Multiple commentators (e.g., Levitt in LA Times) are pointing out the rate of infections will peak and turn around so things will be OK eventually.
The issue is what actions get the rate turned around — I keep repeating, get transmission rate below 1. One way that this happens is when the virus runs out of people to infect. If little is done, this happens when most of the population gets infected; those simulations are what have been saying 40 – 70 % of the population in ___ could end up infected. This becomes our baseline — the do nothing turnaround number in comparison to when interventions reduce transmissions below 1 . The people who have fought new infectious diseases say break the transmission quickly. If you do that, you turn around sooner – so your ratio for getting turnaround due to interventions is much better than the do nothing turnaround.
Actions affect this ratio. Which actions have the biggest impact on it? Again, standard infectious disease knowledge says: test (or equivalent)/trace/isolate combined with keep people apart depending on the virus’ bases transmission (2-4 for Covid-19). How well do other interventions work? Well we’ll see when the after-this-outbreak analyses are complete. But what matters now is some do better than others; Asian countries have had good at getting turnaround sooner than the do nothing number. Wuhan less so compared to other parts of China, Hong Kong, South Korea, etc (Taiwan mostly blocked the virus so they are different). Italy does not have a good ratio. Saying they all eventually there is a turn around and there is a sign that tells us when turnaround happens, ignores how actions make a difference.
The next thing we have said: it is about the match or mismatch of 2 rates — how actions expand the readiness to respond to patients needing hospitalization / ICU level care. If the latter does not match the growth of patients needing care, the overload increases bad outcomes. This is the excessive death ratio (or regression) — how many deaths occurred in a jurisdiction for a given policy or action relative to how many deaths were there for the best policy/actions. There will be a way to estimate the excessive deaths. So knowing that there will be a turn around says nothing about what the excessive deaths will be; acting to get a tiurnaround sooner will reduce excess deaths.
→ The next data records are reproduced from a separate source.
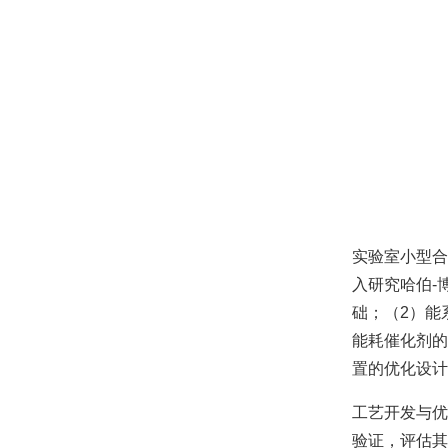
实验室小型合
入研究哈伯-
础；（2）能
能耗催化剂的
置的优化设计
工艺开发与优
验证，评估其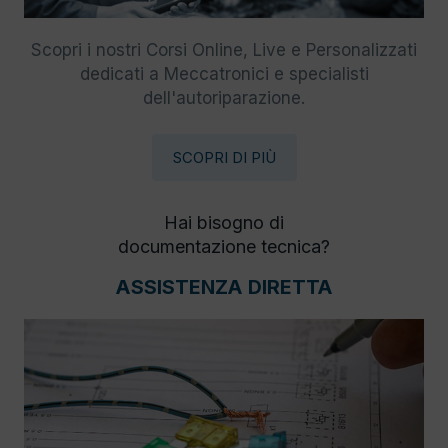
Scopri i nostri Corsi Online, Live e Personalizzati
dedicati a Meccatronici e specialisti
dell'autoriparazione.
SCOPRI DI PIÙ
Hai bisogno di
documentazione tecnica?
ASSISTENZA DIRETTA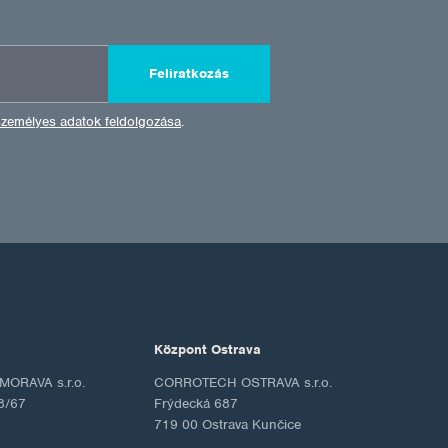
Feliratkozás
személyes adatok feldolgozása
.
Központ Ostrava
ORAVA s.r.o.
CORROTECH OSTRAVA s.r.o.
8/67
Frýdecká 687
719 00 Ostrava Kunčice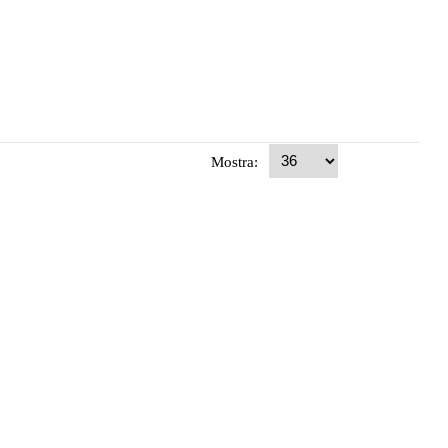
Mostra: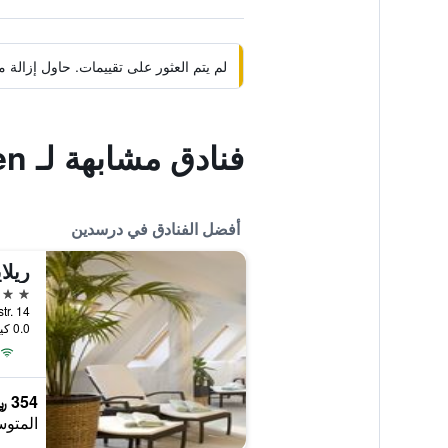
لم يتم العثور على تقييمات. حاول إزال
فنادق مشابهة لـ City-Herberge Dresden
أفضل الفنادق في درسدين
5 نجوم
Koenigstr. 14, در
0.0 كيلومتر عن وسط المدينة
354 ﷼
المتوس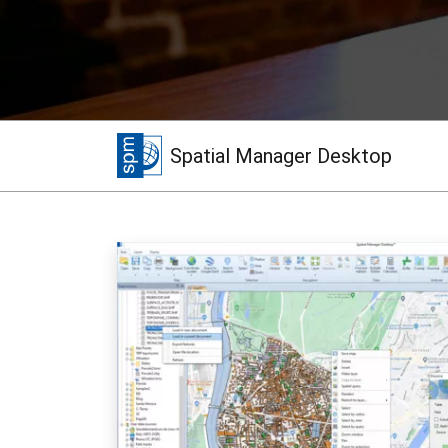
Spatial Manager Desktop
If we care for people needing hospitalization, meaning if we build enough response capability to provide appropriate level of care, how well do we perform? This will be a major contributor to excessive death calculations and the data wizards will be able to get a sense of how this part of mismatches between the 2 rates contributes to excessive deaths.
I have started to check different places to get estimates of what the range of excessive deaths can look like. The best give us a baseline and part of that is building the capability to treat the sick in ICUs given the numbers needing that level of care.
My original statement was what had been happening indicated excessive deaths could be on the order of 10x. Using todays numbers Wuhan’s estimate has dropped to under 4x. Spain right now is 7x. Italy is way higher than 10x (the estimates of death rate in the best controlled areas may drop also).
What we want to know is: how actions reduce hospitalizations (assuming most sick people get to a hospital or care facility) and how they reduce fatalities given hospitalization.